> WHAT IS BEING ASKED: Write out, word for word, the part of the post comparing Kelt and TVE that begins at "TVE capital budget" and stops after "of 400 million.".

> SOURCE TEXT:
+===+

TVE capital budget of 425 million compared to Kelts capex of 285 million dollars.
So Kelt capital spend is 67% of the Capital Budget of TVE, and Kelt will average about half of their production, and has zero debt. Kelt does not have 400 million is servicing charges to the debt and to the shareholders.
TVE and Kelt are both big into charlie lake, TVE has about twice as much land there.
But TVE has nothing like Oak and Wembley/Pipestone, and Pipestone is ready for full field development, Kelt also has production behind the pipe in Pipestone waiting for plant.
TVE is not there yet and they have balance sheet issues before they could proceed with any kind of project like this. TVE is very capital constrained because they have to maintain a higher production level, and they have client and debt servicing of 400 million.
So kelt appears to be trading at a huge discount when you compare it to TVE, and TVE shares are weighted down by a mountain of debt.
Also kelt has way more upside with it current fiscal framework, no dividend payments, low cost company framework, a CEO that doesn't take a salary.
The stock is trading way to cheap and it should be at least 10 dollars if you think it should be valued at 1/2 the value of TVE. However i think with Pipestone, Charlie Lake, and Oak plus progress, pouc etc it could be value at 60-75% the value of TVE and be worth 15 dollars a share.

+===+

> RECORD EXTRACTS:
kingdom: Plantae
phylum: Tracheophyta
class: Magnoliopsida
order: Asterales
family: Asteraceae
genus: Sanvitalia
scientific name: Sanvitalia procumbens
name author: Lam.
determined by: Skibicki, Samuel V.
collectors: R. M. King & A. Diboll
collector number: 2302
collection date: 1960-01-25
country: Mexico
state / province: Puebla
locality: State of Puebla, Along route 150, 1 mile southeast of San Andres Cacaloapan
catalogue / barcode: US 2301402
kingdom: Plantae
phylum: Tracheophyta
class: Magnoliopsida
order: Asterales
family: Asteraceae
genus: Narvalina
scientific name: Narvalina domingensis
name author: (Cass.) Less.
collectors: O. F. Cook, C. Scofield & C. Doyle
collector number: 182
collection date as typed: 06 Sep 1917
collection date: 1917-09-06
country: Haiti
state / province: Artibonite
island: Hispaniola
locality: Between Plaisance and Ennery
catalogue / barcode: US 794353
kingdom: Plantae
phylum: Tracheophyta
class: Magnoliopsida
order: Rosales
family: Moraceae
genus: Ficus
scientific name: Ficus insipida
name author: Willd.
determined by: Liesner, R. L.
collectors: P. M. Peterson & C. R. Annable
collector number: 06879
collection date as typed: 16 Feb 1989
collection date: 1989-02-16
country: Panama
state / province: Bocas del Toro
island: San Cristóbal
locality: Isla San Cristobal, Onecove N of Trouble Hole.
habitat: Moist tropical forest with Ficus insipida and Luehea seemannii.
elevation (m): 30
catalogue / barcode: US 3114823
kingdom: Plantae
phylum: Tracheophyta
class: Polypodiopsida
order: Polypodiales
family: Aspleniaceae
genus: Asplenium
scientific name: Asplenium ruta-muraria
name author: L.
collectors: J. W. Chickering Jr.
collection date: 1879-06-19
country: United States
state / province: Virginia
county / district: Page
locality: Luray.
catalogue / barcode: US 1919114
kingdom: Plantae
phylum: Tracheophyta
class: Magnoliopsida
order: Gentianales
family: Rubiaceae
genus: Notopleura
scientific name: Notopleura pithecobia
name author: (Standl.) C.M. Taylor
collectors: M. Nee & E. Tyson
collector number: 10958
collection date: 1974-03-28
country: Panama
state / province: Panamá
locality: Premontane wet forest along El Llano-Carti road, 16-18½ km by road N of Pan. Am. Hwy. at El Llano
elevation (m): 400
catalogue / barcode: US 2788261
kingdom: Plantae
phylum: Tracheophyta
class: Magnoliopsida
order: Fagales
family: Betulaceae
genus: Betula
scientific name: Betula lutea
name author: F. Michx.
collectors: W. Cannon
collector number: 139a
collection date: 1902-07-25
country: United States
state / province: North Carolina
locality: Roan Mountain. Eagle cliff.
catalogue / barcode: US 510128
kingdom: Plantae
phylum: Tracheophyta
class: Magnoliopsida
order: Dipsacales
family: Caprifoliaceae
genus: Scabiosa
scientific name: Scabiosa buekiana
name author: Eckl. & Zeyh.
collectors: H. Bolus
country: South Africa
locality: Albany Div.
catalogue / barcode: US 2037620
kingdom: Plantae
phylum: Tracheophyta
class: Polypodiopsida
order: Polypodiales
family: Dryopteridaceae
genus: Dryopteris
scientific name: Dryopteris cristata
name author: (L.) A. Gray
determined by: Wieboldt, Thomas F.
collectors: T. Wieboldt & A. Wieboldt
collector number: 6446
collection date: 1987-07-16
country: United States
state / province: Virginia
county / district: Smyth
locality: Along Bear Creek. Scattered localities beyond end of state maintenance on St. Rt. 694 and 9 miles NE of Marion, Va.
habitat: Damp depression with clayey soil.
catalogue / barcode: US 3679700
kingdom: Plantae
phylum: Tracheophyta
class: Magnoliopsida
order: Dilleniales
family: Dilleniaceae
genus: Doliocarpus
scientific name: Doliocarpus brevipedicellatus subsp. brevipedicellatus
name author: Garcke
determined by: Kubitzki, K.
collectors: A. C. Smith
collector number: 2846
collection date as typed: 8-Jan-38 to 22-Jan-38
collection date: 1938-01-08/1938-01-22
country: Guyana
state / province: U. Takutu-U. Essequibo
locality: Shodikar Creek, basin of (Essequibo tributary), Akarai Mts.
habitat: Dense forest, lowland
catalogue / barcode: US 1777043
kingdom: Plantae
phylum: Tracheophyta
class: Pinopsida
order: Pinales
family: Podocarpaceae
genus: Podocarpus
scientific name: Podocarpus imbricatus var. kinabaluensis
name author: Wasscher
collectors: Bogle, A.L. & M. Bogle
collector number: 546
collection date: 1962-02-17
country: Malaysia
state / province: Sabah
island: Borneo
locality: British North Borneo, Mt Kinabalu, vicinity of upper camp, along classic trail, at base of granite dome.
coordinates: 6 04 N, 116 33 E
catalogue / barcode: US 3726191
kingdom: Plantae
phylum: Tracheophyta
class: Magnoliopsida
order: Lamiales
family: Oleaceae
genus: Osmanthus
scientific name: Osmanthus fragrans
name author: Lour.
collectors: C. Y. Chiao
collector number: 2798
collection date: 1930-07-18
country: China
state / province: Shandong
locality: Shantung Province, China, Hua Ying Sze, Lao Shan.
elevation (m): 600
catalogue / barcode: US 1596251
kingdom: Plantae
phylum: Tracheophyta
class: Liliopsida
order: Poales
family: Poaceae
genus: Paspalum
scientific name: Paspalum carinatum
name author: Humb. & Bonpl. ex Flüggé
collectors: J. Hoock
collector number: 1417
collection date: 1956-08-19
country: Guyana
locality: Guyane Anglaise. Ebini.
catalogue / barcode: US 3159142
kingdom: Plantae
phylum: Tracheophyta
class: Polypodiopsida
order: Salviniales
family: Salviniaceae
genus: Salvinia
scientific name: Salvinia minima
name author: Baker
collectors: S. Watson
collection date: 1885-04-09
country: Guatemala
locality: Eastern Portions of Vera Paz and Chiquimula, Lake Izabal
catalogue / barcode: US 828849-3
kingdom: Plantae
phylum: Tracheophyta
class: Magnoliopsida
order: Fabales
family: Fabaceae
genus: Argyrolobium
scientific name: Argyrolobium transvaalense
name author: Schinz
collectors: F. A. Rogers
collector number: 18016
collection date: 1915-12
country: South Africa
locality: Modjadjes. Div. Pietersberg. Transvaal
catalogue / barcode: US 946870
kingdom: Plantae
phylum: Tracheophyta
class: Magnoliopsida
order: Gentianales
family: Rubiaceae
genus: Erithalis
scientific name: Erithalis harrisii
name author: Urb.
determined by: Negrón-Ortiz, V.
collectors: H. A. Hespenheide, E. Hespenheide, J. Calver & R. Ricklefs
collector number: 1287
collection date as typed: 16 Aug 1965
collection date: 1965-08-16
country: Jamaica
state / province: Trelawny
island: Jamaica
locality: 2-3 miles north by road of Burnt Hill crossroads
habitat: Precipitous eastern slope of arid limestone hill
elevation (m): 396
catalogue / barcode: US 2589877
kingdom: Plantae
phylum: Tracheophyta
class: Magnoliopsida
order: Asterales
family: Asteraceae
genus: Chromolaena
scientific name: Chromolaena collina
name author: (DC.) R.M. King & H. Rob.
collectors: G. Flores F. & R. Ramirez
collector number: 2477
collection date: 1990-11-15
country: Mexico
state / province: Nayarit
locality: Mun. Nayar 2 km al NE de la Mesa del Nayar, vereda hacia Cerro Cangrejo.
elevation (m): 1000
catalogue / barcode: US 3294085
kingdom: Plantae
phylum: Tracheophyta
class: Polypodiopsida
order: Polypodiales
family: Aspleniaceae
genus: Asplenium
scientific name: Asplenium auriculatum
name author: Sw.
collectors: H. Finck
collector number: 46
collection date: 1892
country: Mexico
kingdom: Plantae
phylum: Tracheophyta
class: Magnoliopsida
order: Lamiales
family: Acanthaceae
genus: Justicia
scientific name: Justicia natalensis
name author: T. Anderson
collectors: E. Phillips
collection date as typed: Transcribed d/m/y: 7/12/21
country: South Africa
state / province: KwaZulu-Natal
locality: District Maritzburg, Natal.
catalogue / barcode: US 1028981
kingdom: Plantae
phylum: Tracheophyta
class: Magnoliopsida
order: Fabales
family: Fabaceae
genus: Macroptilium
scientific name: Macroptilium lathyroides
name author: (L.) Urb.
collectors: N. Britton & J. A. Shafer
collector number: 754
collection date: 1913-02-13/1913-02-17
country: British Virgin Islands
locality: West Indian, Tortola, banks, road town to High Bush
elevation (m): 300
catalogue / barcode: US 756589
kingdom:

+===+

> TASK OUTPUT:
TVE capital budget of 425 million compared to Kelts capex of 285 million dollars.
So Kelt capital spend is 67% of the Capital Budget of TVE, and Kelt will average about half of their production, and has zero debt. Kelt does not have 400 million is servicing charges to the debt and to the shareholders.
TVE and Kelt are both big into charlie lake, TVE has about twice as much land there.
But TVE has nothing like Oak and Wembley/Pipestone, and Pipestone is ready for full field development, Kelt also has production behind the pipe in Pipestone waiting for plant.
TVE is not there yet and they have balance sheet issues before they could proceed with any kind of project like this. TVE is very capital constrained because they have to maintain a higher production level, and they have client and debt servicing of 400 million.